Rick Stein's Mediterranean Escapes by Rick Stein
Published by BBC Books, August 2007
Hardcover: 216 pages
AU $59.95

"Published to accompany Rick Stein's new ten-part television series for BBC2, this new book starts where FRENCH ODYSSEY left off – at the mouth of the Rhone in the port of Marseilles. Reluctantly abandoning his idyllic canal boat, the Anjodi, Rick takes to the public ferry system which plies between the islands and coastlines of the Mediterranean.

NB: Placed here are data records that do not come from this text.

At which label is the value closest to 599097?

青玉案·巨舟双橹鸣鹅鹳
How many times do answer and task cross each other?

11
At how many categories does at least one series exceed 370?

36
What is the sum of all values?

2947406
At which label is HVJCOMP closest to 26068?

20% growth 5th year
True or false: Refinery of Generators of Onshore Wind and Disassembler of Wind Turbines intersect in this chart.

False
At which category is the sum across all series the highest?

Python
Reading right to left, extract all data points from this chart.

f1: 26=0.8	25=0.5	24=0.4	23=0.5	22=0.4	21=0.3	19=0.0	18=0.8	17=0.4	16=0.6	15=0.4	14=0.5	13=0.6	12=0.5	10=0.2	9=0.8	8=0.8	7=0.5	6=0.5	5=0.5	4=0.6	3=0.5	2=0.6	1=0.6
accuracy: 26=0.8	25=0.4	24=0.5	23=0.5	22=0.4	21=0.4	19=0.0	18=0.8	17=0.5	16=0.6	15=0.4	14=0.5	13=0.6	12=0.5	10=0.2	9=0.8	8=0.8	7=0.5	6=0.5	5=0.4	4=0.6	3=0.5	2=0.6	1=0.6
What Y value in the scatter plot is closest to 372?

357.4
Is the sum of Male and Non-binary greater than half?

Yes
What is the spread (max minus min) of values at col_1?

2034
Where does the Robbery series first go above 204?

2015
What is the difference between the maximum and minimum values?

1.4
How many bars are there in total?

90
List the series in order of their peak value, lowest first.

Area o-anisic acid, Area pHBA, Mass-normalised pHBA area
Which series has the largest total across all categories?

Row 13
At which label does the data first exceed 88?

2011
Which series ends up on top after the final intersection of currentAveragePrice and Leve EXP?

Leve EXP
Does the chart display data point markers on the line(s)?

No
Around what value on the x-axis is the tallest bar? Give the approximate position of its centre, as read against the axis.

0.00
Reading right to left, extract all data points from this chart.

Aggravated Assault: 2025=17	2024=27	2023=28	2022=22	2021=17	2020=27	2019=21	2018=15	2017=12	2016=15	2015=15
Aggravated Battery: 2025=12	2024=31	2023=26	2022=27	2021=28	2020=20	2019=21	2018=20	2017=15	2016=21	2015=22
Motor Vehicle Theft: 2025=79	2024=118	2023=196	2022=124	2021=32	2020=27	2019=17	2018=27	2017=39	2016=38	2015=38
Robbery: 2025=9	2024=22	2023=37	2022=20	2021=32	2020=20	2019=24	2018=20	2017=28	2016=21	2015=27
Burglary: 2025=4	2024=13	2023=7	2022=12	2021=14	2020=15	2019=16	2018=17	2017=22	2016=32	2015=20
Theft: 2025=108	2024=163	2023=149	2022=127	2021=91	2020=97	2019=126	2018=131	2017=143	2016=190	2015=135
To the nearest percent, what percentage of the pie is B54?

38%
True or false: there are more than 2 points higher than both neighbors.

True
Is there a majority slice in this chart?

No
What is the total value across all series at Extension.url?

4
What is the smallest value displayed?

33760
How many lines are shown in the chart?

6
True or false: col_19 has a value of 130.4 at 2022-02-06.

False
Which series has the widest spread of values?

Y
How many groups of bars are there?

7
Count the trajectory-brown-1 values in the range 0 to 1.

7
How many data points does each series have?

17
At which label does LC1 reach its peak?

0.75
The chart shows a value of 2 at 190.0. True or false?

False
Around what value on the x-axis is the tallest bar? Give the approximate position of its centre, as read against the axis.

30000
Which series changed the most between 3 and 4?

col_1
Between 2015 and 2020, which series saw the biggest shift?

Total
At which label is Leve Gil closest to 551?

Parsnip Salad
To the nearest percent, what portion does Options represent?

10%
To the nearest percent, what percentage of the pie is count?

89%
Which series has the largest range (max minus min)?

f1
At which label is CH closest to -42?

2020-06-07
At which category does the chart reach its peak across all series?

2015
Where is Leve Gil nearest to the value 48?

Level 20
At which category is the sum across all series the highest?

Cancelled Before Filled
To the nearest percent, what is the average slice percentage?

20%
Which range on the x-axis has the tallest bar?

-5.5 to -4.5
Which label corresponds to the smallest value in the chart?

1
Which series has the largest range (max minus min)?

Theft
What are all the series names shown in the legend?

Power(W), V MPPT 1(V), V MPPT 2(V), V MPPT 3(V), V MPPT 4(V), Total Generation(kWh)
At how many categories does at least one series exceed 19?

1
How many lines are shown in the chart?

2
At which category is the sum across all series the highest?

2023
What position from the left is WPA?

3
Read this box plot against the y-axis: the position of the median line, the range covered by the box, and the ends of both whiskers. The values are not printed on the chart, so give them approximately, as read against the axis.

The book contains over 100 recipes divided by types of ingredient or types of dish – from mezze and tapas to calamari and couscous. Although Mediterranean food is always considered to be very healthy, by virtue of its ingredients, Rick will not shy from luxurious ice creams and sticky pastries and the book will also include basic recipes, accompaniments and sauces. He introduces the book with a diary of his gastronomic journey, recounting the many interesting characters and interesting dishes he discovered en route.

Mediterranean food is first and foremost the simple cooking of simple ingredients so it translates extremely well into everyday dishes that cooks of all levels will enjoy making, and above all, eating."